Reputation: 21
I'm very new to Python. I am trying to extract data from a text file in the format:
85729 block addressing index approximate text retrieval
85730 automatic query expansion based divergence etc...
The output text file is a list of the words but with no duplicate entries. The text file that is input can have duplicates. The output will look like this:
block
addressing
index
approximate
etc....
With my code so far, I am able to get the list of words but the duplicates are included. I try to check for duplicates before I enter a word into the output file but the output does not reflect that. Any suggestions? My code:
infile = open("paper.txt", 'r')
outfile = open("vocab.txt", 'r+a')
lines = infile.readlines()
for i in lines:
thisline = i.split()
for word in thisline:
digit = word.isdigit()
found = False
for line in outfile:
if word in line:
found = True
break
if (digit == False) and (found == False ):
outfile.write(word);
outfile.write("\n");
I don't understand how for loops are closed in Python. In C++ or Java, the curly braces can be used to define the body of a for loop but I'm not sure how its done in Python. Can anyone help?
Upvotes: 1
Views: 123
Reputation: 7177
Python loops are closed by dedenting; the whitespace on the left has semantic meaning.
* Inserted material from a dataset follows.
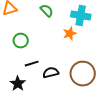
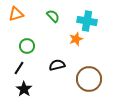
black line: (32, 64) -> (19, 68), moved, turned -40
black semicircle: (51, 73) -> (57, 65), moved

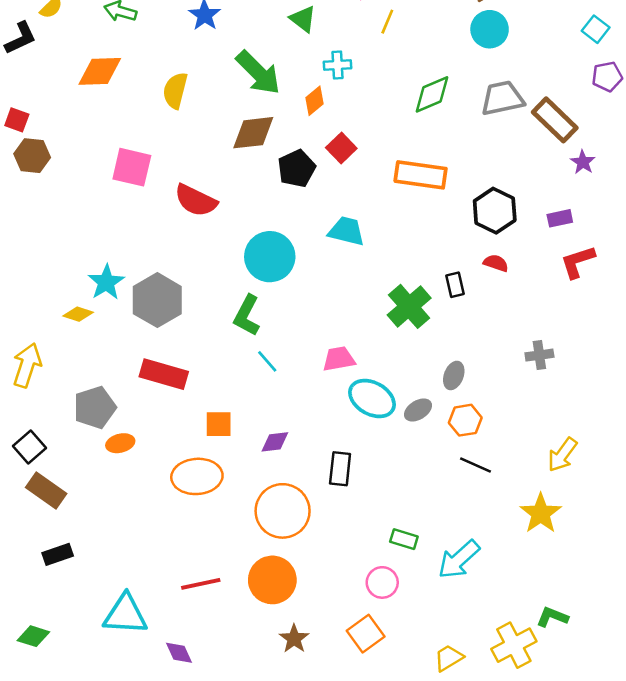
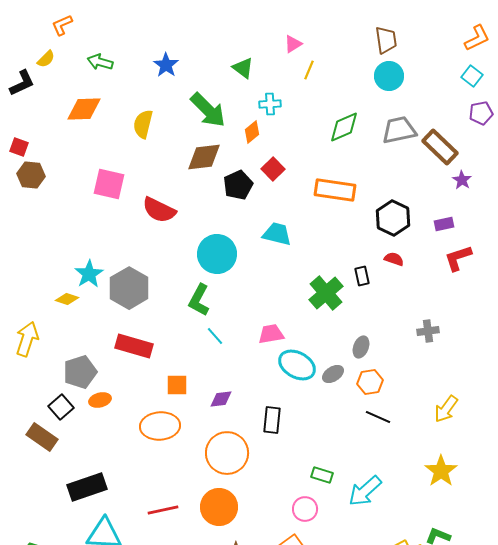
black square: (30, 447) -> (61, 407), moved
yellow star: (541, 513) -> (441, 471), moved
black rectangle: (58, 554) -> (87, 487), moved, size x1.6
This saves you from furiously typing curly braces or do/od or whatever, and eliminates a class of errors where your indentation accidentally doesn't reflect your control flow accurately.
Your input doesn't appear to be large enough to justify a loop over your output file (and if it did I'd probably use a gdbm table anyway), so you can probably do something like this (tested very briefly):
#!/usr/local/cpython-3.3/bin/python
with open('/etc/crontab', 'r') as infile, open('output.txt', 'w') as outfile:
seen = set()
for line in infile:
for word in line.split():
if word not in seen:
seen.add(word)
outfile.write('{}\n'.format(word))
Upvotes: 1